There’s more to Sichuan cuisine than its spicy tofu and spicy sesame noodle. A lesser-known member of the noodle brethren is tian shui mian, literally translated as “sweet water noodles”, a street snack that can be eaten at any time of the day.
A quick stop to slurp down some tian shui mian is a popular activity for young Chengdu couples on early dates. The homemade wheat noodles are hand-cut till they have thick, angular edges and a dense, chewy texture akin to Japanese udon. Locals like to toss the noodles with a sweet and spicy sauce topped with crispy chilli flakes, minced garlic, a sprinkle of numbing Sichuan peppercorn powder and coarse sugar granules, which give the dish the sweetness that makes it stand out from the other fiery options on Sichuanese menus.
How is it eaten?
Tian shui mian is a simple dish best served cold and plain, without additional meat or vegetable toppings. Ideally the thickness of the noodles should be equal to the thick end of a chopstick. To retain the firmness in every bite, the noodles are heated until only a pin-sized thread of dough remains uncooked, similar to the al dente standard for preparing Italian pasta.
Ribbons of noodles are first coiled in a small bowl and then drizzled with a succession of condiments including soy sauce, red chilli oil, sesame paste and condensed soy sauce that is reduced till it acquires a sweet, sticky texture.

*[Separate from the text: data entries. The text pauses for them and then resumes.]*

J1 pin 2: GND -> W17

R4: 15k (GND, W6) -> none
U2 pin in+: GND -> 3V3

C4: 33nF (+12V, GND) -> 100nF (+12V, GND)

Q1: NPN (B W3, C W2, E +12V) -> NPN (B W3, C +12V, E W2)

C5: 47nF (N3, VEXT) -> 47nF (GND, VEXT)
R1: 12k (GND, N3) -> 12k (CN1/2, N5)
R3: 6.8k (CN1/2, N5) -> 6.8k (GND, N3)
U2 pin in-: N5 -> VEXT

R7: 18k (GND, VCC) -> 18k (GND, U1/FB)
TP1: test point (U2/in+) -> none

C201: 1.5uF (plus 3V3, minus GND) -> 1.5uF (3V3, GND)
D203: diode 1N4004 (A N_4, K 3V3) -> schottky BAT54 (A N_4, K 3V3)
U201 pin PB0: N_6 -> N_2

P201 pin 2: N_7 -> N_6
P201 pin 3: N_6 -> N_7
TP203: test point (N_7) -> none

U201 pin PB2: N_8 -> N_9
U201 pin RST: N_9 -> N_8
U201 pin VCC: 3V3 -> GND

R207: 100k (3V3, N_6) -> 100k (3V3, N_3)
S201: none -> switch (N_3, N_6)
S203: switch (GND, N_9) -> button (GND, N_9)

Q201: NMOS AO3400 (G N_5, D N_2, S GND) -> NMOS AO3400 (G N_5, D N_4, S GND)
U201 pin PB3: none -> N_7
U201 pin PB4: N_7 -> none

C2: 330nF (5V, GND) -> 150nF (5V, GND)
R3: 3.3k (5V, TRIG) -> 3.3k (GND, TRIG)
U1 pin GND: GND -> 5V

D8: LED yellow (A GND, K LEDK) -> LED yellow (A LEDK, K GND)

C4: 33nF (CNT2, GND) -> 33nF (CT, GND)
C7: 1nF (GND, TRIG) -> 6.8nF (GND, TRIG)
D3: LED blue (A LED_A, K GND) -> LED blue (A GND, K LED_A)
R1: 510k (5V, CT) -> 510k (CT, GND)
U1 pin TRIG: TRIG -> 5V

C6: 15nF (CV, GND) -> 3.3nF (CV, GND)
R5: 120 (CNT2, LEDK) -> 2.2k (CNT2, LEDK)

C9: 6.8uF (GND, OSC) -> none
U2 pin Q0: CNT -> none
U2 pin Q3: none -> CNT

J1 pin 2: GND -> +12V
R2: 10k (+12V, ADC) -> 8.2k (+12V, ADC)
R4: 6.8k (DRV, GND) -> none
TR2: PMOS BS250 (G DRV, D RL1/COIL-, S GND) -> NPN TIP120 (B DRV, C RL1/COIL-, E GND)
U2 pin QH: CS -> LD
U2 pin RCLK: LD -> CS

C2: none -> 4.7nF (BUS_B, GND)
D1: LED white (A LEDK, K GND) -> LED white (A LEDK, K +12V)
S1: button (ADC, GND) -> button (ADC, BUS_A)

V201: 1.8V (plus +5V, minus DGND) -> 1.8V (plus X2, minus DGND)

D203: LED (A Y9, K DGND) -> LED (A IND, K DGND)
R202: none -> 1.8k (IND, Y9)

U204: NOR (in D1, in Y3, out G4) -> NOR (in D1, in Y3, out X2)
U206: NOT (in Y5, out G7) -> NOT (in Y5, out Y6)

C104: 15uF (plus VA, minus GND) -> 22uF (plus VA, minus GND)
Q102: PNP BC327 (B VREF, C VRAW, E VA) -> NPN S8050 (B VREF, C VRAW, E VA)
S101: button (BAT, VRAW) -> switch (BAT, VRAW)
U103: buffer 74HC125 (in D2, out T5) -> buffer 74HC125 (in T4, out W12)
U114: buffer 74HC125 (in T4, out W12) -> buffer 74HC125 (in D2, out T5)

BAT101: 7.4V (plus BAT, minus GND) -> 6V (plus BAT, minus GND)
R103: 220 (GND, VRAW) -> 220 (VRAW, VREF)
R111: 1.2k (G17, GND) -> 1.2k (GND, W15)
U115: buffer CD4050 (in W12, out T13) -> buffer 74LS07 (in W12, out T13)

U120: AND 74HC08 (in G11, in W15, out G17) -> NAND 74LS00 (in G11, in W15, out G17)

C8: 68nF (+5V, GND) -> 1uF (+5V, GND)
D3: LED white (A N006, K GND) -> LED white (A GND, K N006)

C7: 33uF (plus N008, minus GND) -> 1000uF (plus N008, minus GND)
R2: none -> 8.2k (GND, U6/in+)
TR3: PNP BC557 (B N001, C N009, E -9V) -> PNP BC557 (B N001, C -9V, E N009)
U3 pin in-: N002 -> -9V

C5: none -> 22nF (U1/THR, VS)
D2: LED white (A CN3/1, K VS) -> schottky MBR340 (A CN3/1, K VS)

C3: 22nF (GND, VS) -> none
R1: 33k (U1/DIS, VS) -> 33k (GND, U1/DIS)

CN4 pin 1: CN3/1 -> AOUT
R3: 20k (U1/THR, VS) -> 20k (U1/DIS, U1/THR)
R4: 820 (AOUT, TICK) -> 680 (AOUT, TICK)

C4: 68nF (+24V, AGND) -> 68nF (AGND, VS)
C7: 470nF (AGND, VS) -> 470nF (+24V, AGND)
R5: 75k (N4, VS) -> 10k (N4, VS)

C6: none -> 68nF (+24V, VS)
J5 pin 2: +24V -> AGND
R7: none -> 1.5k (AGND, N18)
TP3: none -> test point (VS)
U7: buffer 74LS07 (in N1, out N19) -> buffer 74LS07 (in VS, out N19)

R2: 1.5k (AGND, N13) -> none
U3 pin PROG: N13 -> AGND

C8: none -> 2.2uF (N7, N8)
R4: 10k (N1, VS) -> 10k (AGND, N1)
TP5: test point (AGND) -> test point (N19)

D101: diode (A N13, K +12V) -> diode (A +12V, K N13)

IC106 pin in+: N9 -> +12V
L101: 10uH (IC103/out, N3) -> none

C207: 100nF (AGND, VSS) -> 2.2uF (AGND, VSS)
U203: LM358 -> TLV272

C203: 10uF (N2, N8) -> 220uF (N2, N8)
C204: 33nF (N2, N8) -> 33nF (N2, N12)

The noodles are often served in this way so diners can enjoy tossing them themselves, and watch as the jagged edges catch on every smudge of the sauce and seasoning. The strong wheat taste and slippery, slightly dry texture of the noodles makes a perfect contrast to the heat and flavour of its dressing.
Where to find the dish?
The noodles tend to turn up in eateries that serve other cold noodle meals or jelly noodles made with cornstarch and green peas.
A popular eatery that specialises in tian shui mian in Chengdu is Dong Zi Kou Zhang Lao Er Liang Fen (39 Wen Shu Yuan Jie, +86 28 8191 0576), a no-frills noodle shack that has been around since 1944. The queues for food are perpetual but a large window onto the kitchen lets you watch the chefs splash on the sauces while you wait on the pavement outside. Large numbers of locals are known to slurp their feast at the eatery’s front door, especially during peak seasons such as Chinese New Year.